The museum will open on June 15, nearly 12 years after the restaurant served its final dish to the public.

Visitors will be able to see hundreds of photos, notebooks, trophies and models made of plastic or wax that emulate some of the innovative dishes which were served at the eatery.


Plastic reproductions of elBulli dishes on display
LLUIS GENE

Adria pioneered the culinary trend known as molecular gastronomy, which deconstructs ingredients and recombines them in unexpected ways.

The results are foods with surprising combinations and textures, such as fruit foams, gazpacho popsicles and caramelised quails.

Under Adria's watch elBulli achieved the coveted Michelin three-star status and was rated the world's best restaurant a record five times by British magazine The Restaurant.

"What we did here was find the limits of what can be done in a gastronomic experience," Adria said.

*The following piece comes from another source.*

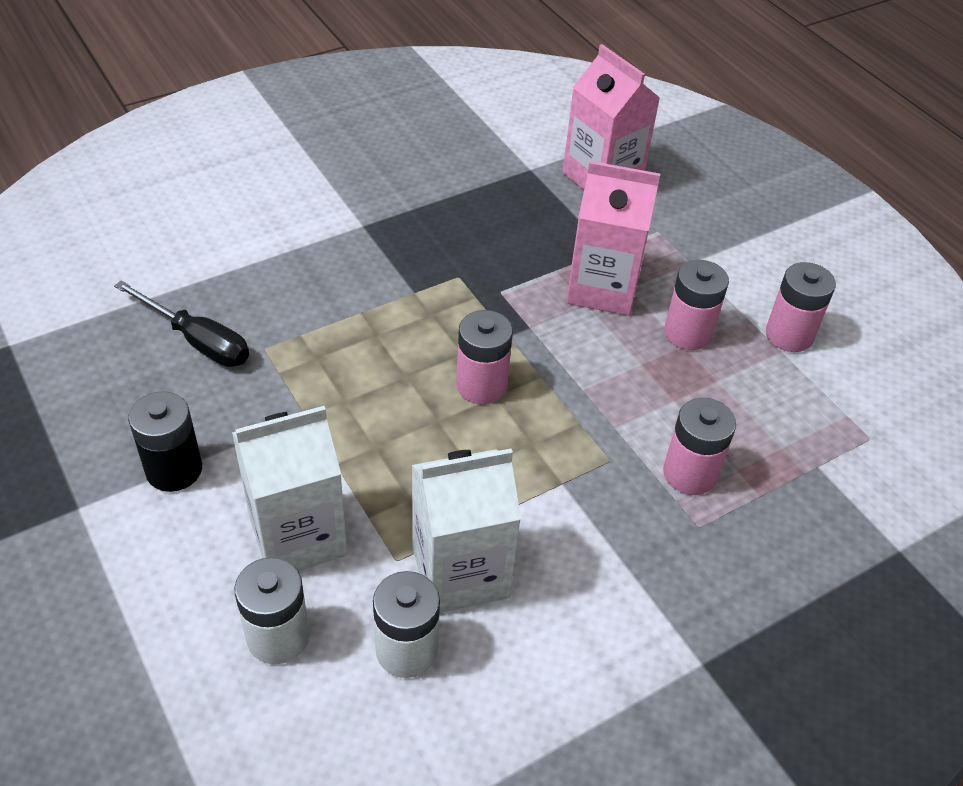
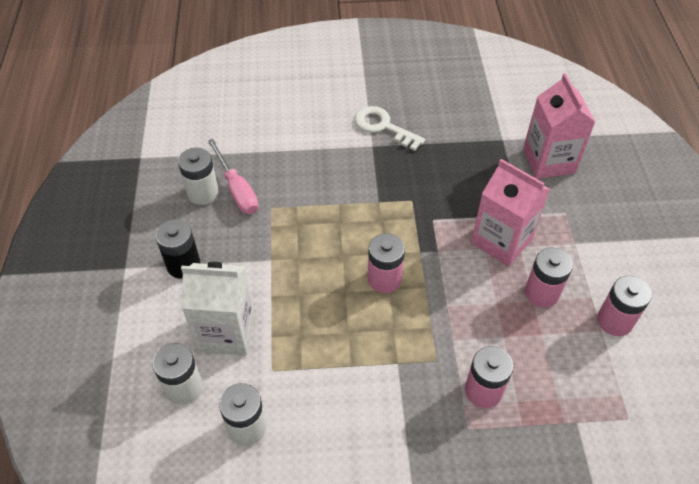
camera: 30 degrees right, 5 degrees up
black screwdriver [114,280,249,367] -> pink screwdriver [208,139,259,214]
white carton [412,449,521,613] -> none
none -> white battery [178,148,219,205]
none -> white key [355,106,425,151]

"What are the physical, mental and even spiritual limits that humans have. And that search paved paths for others."

Some of the world's most famous chefs were trained by Adria at elBulli, including Denmark's Rene Redzepi of Noma and Italy's Massimo Bottura of Osteria Francescana.

A foundation set up to maintain elBulli's legacy invested 11 million euros ($11.8 million) in the museum.

Plans to expand the building on the idyllic Cala Montjoi cove near the towns of Roses had to be adjusted after they ran into opposition form environmentalists.

Adria headed to the white-walled restaurant overlooking the Mediterranean in 1983 for a one month internship on the recommendation of a friend.

He was invited to join the restaurant's staff as a line cook the following year, and became its solo head chef in 1987.

Adria bought the restaurant in 1990 with his business partner Juli Soler, who passed away in 2015.

"The most important thing that happened to me at elBulli is that I discovered for the first time passion for cuisine," he said.

"At the table, when the staff ate together, we did not talk about football, or our weekends, we talked about cuisine."

The restaurant opened usually just six months of the year to give Adria and his staff time to conceive new dishes.

The meal consisted of a set menu comprising dozens of small dishes which cost around 325 euros, including a drink, when the restaurant closed in 2011.

A team of 70 people prepared the meals for the 50 guests who managed to get a reservation.

Adria said he accepted that his culinary innovations did not please everyone.


Ferran Adria outside his restaurant in 2007
LLUIS GENE

"In the end they are new things and it's a shock after the other, it is normal that it makes you reflect on what you like," he said.

In the final years of the restaurant, demand for reservations was so high that Adria allocated seats mostly through a lottery.

When Adria decided to close the restaurant, he justified the move saying it "had become a monster".

"I was very certain that we were right to close. We had reached what we felt was a satisfactory experience at the maximum level," Adria told AFP.

"And once we reached it we said 'why do we have to continue?'. The mission of elBulli was not this, it was finding the limits," he added.